We want to favour the creation of good translations and prevent “raw or lightly edited machine translation” to leak into Wikipedia. The current systems to warn, track and prevent publication of translations may require some adjustments to both avoid false positives and be more strict with those cases where the translations are more likely to be problematic.
In order to support this, this ticket proposes to consider two factors:
- The number of problematic paragraphs. That is, the number of paragraphs for which the unmodified content exceeds the current thresholds. If there are a significant number of problematic paragraphs, we may want to prevent from publishing the translation.
- Deletions of previous translations by the user.

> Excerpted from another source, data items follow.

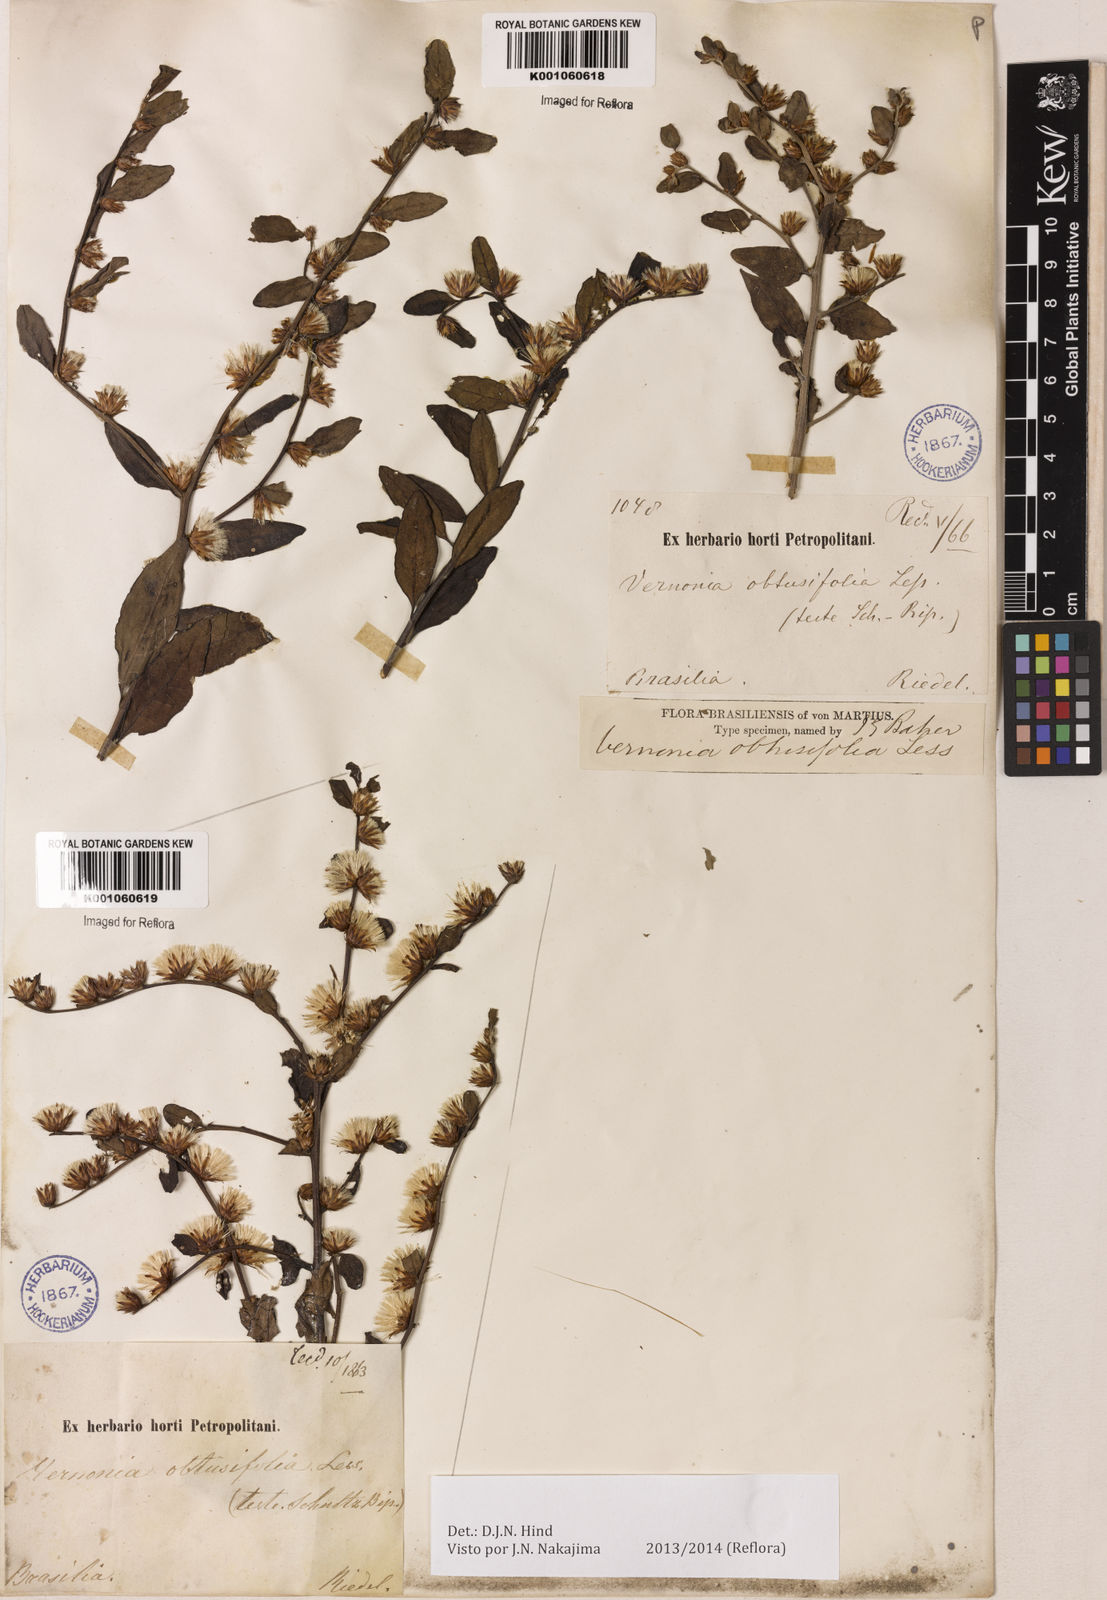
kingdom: Plantae
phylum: Tracheophyta
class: Magnoliopsida
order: Asterales
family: Asteraceae
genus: Lepidaploa
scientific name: Lepidaploa obtusifolia
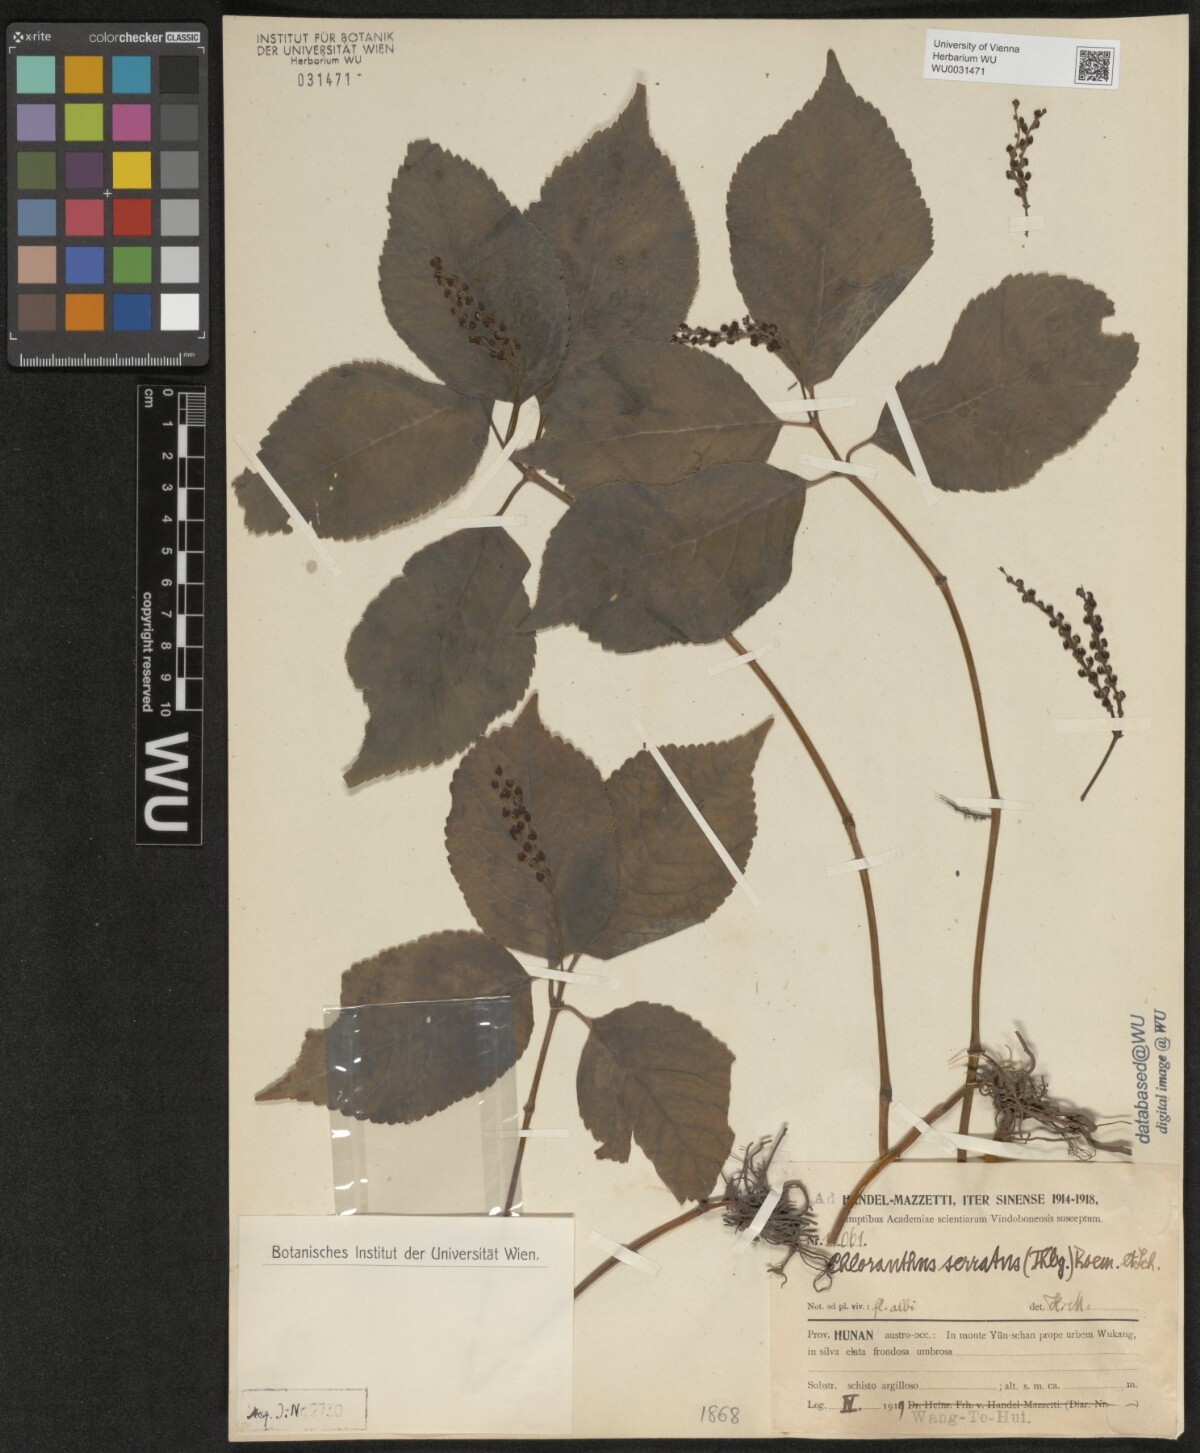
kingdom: Plantae
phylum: Tracheophyta
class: Magnoliopsida
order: Chloranthales
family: Chloranthaceae
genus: Chloranthus
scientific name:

If any of the previous translations published by the user in the main namespace during the last month were deleted, we can apply more strict limits to make sure that content is properly reviewed.
Proposed approach
The proposed adjustment will be as follows:
For a regular user:
- With 0 - 9 problematic section: Allow publish and do not add to the tracking category (to reduce false positives as described in T217653).
- With 10 - 49 problematic sections: Allow publishing but add to the tracking category.
- With 50 or more problematic sections: Prevent publishing.
For a user with previous deleted translations:
- With 1 - 9 problematic sections: Allow publishing but add to the tracking category.
- With 10 or more sections: Prevent publishing.
Design details
For the cases where publishing is prevented, we want to show an error message. The error message is the same used for the unmodified threshold for the whole document (T190283), but using the "Your translation contains significant portions of unmodified text":
In addition, we want users to easily see where is the content they need to fix. When the error is shown, paragraphs will make visible the warnings related to too much unmodified content (T190279) for the problematic paragraphs, even if they were "marked as resolved".